My health pulled the emergency brake that time.
A life I had built around luxury came to a halt. A career I viewed as central to my identity, suddenly at an end. This time, my body made the choice for me.
I didn’t have a choice but to recalibrate. To look closely at the life I was living. To think about the life I wanted.
I tried to resuscitate my former life a few times. But I came to realize that version of me was no more.
I left Berlin.
For the first time in a long time, I felt like I could breathe again.
I had nothing mapped out in front of me. No role to perform. I was starting over.
It’s been nearly a decade since then. Life has taken a different path.
That path started in San Francisco.
Life there is expensive. I needed a job.
So I got one in tech.
My first couple of weeks in the office were a whirlwind. Free lunches. Fancy swag. Wine and beer on tap.
It felt like I was at a daycare for adults, not a place of work.
But there were early signs it wasn’t all it seemed.
I was a contractor—not fully a part of the club. You see the same things everyone else does. But through a different lens. Because you’re forced to watch from the sidelines.
My experience coincided with the pandemic, and I remember clearly when the company announced “mental health days” for everyone to take some time for their wellbeing.
Everyone except for contractors.
Nevertheless, I stayed.
Eventually, I became a full-time, salaried employee.
But if I’m being honest, I was underwhelmed. The view from inside wasn’t clearer. Just different.
I never imagined myself working corporate. Climbing a ladder.
And yet I got caught up in it anyway. The salary. The benefits. The structure. The security.
Perhaps it’s the security that mattered most in the years since. My career in tech coincided with the pandemic. Everything was in flux. Work seemed like a steady constant.
After two years on lockdown in San Francisco, I had the chance to move back to Europe through my job. So I packed up my life again and moved to London.
I could talk about London in a hundred posts. But all you need to know now is that it wasn’t a fit.
Working for a US company abroad comes with its own unique challenges. For me, it meant ungodly hours. No social life. And a city with a pace I couldn’t match.
I lasted less than two years there before I moved back to the States.
My job provided stability in a period of my life that was anything but.

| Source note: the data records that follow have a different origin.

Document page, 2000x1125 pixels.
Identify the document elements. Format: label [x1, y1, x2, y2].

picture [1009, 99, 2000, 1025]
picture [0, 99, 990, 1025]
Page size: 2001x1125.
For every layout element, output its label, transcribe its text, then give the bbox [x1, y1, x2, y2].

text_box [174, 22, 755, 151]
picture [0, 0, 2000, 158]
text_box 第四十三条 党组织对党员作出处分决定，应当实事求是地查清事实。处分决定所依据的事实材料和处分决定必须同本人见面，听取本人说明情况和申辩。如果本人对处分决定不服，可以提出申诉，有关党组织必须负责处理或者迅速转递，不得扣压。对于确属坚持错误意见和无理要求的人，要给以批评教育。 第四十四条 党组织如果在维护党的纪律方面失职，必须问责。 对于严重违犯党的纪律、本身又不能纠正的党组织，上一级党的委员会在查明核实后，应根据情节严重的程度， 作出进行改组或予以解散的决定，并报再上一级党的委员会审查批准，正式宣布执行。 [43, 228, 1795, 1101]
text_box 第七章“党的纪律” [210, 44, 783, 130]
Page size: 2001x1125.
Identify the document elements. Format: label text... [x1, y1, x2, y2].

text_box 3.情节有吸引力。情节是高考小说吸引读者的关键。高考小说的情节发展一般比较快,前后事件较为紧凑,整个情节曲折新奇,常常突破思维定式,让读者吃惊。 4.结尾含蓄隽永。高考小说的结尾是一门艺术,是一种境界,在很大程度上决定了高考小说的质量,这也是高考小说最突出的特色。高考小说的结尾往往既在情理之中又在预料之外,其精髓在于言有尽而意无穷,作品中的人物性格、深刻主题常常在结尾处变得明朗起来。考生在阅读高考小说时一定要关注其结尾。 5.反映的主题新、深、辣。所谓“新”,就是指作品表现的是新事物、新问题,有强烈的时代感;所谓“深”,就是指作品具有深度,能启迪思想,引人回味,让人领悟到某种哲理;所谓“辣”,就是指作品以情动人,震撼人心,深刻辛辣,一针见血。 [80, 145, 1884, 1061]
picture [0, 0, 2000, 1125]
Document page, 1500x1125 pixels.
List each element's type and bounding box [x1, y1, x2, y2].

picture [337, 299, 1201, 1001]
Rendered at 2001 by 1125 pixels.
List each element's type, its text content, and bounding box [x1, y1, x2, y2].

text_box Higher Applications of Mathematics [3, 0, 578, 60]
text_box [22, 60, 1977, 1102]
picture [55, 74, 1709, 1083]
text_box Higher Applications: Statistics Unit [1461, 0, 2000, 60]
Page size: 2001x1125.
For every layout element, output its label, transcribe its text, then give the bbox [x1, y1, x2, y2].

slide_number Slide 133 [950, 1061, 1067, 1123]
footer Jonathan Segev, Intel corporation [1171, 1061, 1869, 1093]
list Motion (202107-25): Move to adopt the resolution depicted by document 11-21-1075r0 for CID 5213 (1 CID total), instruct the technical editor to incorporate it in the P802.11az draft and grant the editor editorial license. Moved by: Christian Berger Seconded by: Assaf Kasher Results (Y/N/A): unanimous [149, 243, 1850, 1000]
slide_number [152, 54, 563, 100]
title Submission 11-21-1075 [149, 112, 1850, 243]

It’s been exactly two years since I made my way back. And for the first time since I left Berlin, it’s beginning to feel like roots are beginning to grow.
I no longer live in a big city, but instead the countryside. Life is at a different pace here.
Sure, cities are dynamic and energizing. I still love them.
But the space the country provides—both literal and metaphorical—has finally given me the room to think about what’s next.
In many ways, I feel like I’ve finally made it. I’ve chased success, titles, money. The approval of others. The American Dream.
But what if it’s not my dream?
What if that feeling I get when I’m sitting in another meeting, asking myself “Why am I even here?” isn’t a sign of failure, but a sign of succeeding at the wrong thing?
The hollowness I feel? The sense I’m putting on a mask every Monday morning, pretending to be someone I’m not? These are signals.
Signs of a golden façade with a crumbling foundation.
This isn’t the first time I’ve had this feeling. I had it as a boy in the desert. As an immigrant. As someone who hasn’t felt at home in any one place, perhaps ever.
This space—the liminal threshold—is a place of uncertainty. But it’s also a vantage point.
So I’m taking a step into the unknown. A step toward the threshold. And I don’t know what’s on the other side.
I haven’t figured it out. I don’t know if I never will. Not knowing, I’ve come to realize, has always been the condition—not a problem waiting to be solved.
So if you’ve ever felt like you don’t belong, like the path you’re on isn’t quite yours—perhaps you’ll recognize something of yourself here.
Maybe we’ll figure things out together. But maybe we’ll just sit in the space in between.